Zuerst einmal die Aenderung:

 *Quote:*   

> default saved
> 
> timeout 10
> 
> title the old kernel
> ...

 

Wie man sieht ist nun default saved sowie savedefault als neue Option hinzugekommen. Default saved weist GRUB an, in Zukunft den default Kernel zu booten, welcher in /boot/grub/default angegeben ist. Würde man nun NUR mit default saved arbeiten, könnte man zwar einfach immer die Datei /boot/grub/default anpassen um einen anderen Kernel zu laden, jedoch würde er dann immer den in /boot/grub/default angegebenen Kernel laden. Wir wollen jedoch, dass nach dem start des "new Kernel" wieder der "old Kernel" geladen wird.

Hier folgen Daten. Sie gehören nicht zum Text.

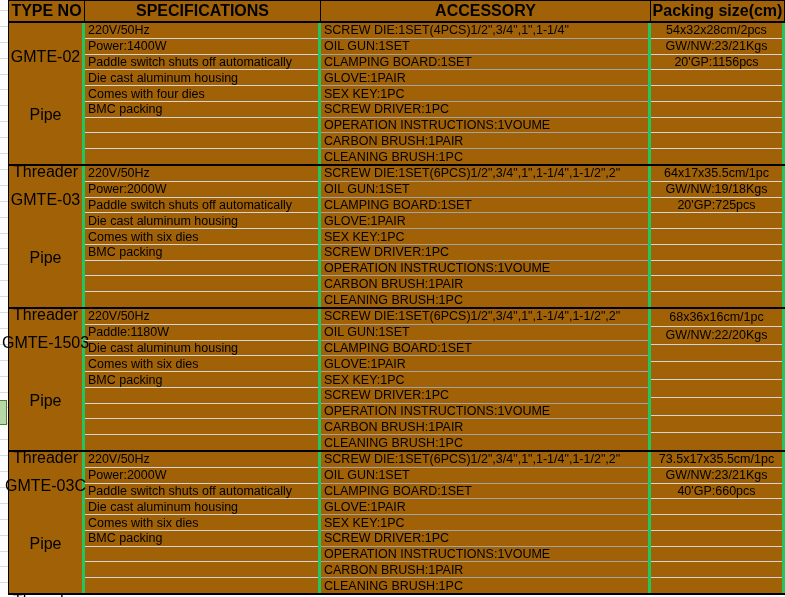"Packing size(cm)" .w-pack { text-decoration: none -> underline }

Dazu dient die Option "savedefault NUMMER". Sobald also der Kernel "new kernel" geladen wird, veranlasst die Option savedefault 0 GRUB dazu, die Datei /boot/grub/default anzupassen. Beim nächsten booten liest GRUB dann wieder /boot/grub/default  aus, sieht dort, dass auf 0 (=old Kernel) gesetzt wurde und lädt diesen Kernel ein. Da bei old_kernel nur die Option "savedfault" drinn steht, wird /boot/grub/default erneut angepasst und zwar mit dem Wert für sich selber.

Und nun die Gretchenfrage: Wie kann ich mit EINEM Befehl einen anderen Kernel auswählen?

Nun, dafür gibt es den Befehl grub-set-default NUMMER. Damit weist du GRUB an, beim nächsten reboot einfach Kernel mit der Nummer NUMMER zu booten.

Liest sich im ersten Augenblick zwar kompliziert, ist aber ganz simpel und sogar flexibler als die -R Option bei Lilo.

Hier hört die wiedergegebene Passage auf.